WHAT THIS TASK INVOLVES: Output range, inclusive: from the line containing "39: (840, 285, 196.59)" to the line containing "54: (378, 349, 37.81)". Restate those lines from the data below word for word and only those.
****************************************
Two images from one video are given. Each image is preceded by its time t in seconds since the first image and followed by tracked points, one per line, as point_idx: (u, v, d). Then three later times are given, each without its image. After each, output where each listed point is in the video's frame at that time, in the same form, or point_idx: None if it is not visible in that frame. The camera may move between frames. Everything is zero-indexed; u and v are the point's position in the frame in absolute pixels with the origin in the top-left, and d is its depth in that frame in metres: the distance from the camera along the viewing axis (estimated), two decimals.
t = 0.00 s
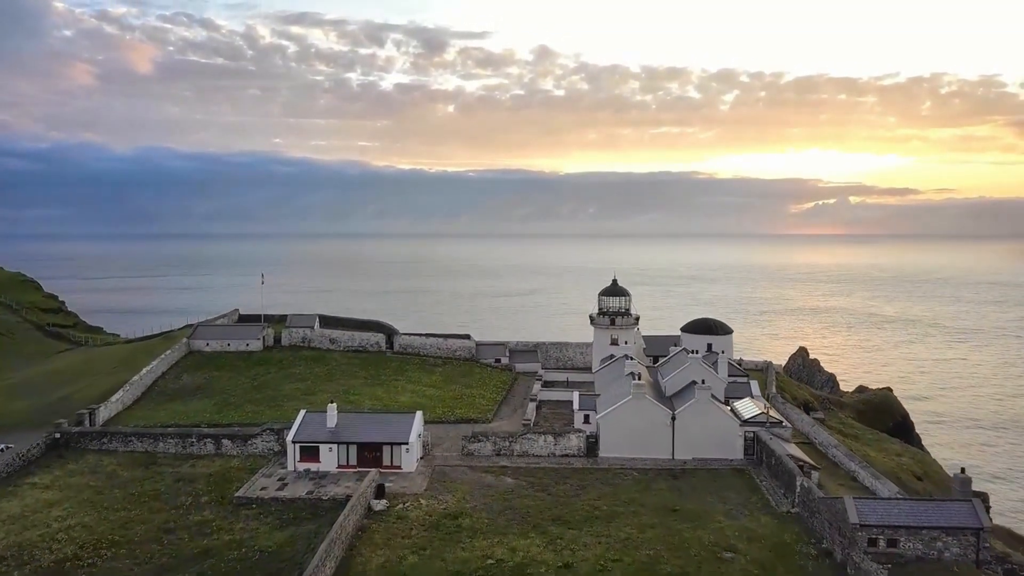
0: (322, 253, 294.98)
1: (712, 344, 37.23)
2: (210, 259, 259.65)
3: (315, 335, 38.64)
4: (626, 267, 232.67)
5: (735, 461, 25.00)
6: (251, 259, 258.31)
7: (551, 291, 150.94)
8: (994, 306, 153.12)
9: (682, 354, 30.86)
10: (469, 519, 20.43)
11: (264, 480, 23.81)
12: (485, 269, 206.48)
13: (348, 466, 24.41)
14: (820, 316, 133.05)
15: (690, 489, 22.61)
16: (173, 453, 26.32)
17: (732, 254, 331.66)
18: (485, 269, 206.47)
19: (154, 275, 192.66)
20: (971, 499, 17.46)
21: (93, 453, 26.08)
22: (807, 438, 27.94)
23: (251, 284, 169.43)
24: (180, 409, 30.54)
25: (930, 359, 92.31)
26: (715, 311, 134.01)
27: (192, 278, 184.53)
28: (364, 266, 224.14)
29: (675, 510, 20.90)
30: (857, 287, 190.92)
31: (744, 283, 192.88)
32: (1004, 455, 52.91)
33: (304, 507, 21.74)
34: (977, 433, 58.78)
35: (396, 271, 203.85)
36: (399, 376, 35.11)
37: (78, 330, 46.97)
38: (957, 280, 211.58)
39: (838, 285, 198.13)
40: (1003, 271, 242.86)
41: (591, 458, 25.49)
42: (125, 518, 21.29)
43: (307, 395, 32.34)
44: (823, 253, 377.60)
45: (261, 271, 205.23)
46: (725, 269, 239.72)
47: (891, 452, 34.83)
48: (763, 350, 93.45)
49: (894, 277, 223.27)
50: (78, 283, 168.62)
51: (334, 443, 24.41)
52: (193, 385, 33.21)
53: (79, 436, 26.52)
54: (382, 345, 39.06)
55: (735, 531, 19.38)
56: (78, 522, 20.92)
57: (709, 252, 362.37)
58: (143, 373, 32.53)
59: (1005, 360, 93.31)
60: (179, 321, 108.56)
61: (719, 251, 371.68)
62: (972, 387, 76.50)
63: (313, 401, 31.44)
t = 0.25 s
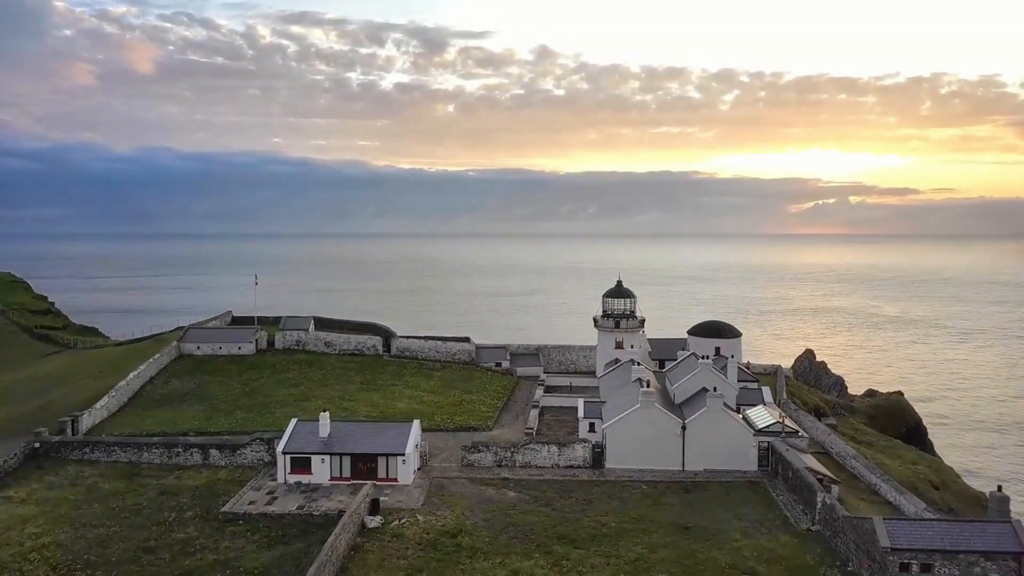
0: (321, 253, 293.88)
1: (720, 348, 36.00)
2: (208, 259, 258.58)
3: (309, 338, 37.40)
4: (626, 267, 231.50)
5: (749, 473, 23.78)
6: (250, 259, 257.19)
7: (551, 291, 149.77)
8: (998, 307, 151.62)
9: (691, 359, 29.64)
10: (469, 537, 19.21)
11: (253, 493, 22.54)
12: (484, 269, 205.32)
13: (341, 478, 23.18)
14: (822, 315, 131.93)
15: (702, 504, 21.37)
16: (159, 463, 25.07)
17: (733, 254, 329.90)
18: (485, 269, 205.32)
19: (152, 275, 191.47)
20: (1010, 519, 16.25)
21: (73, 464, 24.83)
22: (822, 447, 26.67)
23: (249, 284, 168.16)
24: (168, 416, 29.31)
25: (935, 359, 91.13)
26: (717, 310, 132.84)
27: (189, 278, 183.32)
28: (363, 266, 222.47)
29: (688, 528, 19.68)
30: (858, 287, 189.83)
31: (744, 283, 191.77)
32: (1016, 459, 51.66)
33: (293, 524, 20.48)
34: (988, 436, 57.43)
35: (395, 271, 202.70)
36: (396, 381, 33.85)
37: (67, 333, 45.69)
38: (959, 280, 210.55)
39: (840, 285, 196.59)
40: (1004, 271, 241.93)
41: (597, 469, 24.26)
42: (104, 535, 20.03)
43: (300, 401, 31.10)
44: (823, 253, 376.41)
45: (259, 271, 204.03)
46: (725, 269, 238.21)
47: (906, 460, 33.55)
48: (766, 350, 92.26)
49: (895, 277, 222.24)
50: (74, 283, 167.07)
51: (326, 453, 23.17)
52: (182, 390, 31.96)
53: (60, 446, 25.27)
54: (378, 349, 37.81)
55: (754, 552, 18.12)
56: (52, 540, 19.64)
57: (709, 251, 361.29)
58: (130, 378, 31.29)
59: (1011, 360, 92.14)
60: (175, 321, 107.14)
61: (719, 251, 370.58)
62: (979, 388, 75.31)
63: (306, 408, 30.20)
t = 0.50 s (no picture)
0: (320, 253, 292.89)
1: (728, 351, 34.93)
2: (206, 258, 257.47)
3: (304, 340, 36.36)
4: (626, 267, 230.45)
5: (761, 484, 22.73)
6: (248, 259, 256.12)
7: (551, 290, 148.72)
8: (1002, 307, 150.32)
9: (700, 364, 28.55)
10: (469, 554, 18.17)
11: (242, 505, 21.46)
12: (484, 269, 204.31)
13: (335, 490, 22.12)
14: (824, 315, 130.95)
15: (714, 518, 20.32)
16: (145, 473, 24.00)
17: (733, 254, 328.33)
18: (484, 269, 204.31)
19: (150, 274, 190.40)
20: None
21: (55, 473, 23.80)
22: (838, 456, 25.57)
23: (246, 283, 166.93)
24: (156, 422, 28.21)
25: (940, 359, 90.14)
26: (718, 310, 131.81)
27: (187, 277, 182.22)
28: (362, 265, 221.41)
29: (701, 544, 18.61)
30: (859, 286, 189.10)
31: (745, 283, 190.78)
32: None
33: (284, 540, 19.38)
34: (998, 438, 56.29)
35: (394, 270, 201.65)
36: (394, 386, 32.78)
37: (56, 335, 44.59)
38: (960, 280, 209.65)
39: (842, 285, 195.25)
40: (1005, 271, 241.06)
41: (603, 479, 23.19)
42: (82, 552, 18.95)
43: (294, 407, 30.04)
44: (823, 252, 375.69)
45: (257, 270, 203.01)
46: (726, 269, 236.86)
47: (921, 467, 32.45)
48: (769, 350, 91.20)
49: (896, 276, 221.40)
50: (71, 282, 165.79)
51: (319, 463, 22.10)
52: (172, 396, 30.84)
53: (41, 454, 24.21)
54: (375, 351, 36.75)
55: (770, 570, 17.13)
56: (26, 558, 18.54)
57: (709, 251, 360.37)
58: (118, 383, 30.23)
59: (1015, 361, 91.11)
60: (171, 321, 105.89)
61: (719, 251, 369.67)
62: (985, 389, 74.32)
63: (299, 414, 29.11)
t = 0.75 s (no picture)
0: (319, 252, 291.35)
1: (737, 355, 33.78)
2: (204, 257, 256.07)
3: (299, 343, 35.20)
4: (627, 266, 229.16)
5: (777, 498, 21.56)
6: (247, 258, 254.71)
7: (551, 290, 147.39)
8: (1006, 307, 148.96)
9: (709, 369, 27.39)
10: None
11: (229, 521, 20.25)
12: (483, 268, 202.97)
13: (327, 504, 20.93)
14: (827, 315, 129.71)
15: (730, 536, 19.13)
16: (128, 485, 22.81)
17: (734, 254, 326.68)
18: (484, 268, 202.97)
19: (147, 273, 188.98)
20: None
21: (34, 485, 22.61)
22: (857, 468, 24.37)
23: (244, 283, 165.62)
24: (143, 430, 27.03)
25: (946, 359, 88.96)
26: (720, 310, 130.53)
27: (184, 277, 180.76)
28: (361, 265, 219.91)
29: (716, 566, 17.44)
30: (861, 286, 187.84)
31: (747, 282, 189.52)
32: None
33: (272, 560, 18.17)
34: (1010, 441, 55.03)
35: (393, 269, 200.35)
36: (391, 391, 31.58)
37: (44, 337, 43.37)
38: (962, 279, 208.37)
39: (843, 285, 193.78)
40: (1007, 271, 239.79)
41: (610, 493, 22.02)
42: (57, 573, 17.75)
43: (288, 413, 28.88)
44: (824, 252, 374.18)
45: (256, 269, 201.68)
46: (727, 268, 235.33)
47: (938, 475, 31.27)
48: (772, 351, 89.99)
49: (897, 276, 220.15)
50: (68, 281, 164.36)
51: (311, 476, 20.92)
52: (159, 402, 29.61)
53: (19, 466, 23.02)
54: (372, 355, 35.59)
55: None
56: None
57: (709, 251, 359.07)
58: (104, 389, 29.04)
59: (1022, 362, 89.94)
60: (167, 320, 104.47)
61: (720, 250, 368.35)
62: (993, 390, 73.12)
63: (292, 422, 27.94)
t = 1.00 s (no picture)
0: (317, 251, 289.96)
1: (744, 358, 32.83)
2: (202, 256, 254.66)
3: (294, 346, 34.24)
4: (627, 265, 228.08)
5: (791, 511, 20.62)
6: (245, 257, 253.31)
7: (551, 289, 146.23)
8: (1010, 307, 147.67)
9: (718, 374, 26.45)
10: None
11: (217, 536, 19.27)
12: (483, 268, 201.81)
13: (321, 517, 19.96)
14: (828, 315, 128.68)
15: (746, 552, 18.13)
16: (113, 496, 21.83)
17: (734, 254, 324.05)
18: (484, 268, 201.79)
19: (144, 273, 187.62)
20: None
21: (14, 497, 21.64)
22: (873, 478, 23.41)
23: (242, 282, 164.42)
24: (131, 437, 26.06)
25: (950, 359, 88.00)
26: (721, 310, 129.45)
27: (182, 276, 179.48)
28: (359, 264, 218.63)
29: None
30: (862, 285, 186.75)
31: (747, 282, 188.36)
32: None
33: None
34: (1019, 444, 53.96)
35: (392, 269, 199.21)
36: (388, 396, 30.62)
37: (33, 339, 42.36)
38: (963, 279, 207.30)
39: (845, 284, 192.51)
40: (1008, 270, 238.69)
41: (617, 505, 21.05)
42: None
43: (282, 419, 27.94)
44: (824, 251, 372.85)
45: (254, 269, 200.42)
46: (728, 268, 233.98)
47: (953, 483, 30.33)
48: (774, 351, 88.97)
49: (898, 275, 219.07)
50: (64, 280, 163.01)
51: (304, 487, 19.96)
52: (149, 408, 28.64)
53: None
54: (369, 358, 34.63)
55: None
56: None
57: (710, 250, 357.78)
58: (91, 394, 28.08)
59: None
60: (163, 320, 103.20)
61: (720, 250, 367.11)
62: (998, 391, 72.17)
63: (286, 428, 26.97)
****************************************
TASK RESULT:
39: (840, 285, 196.59)
40: (1004, 271, 241.93)
41: (597, 469, 24.26)
42: (104, 535, 20.03)
43: (300, 401, 31.10)
44: (823, 253, 376.41)
45: (259, 271, 204.03)
46: (725, 269, 238.21)
47: (906, 460, 33.55)
48: (766, 350, 92.26)
49: (895, 277, 222.24)
50: (74, 283, 167.07)
51: (326, 453, 23.17)
52: (182, 390, 31.96)
53: (60, 446, 25.27)
54: (378, 349, 37.81)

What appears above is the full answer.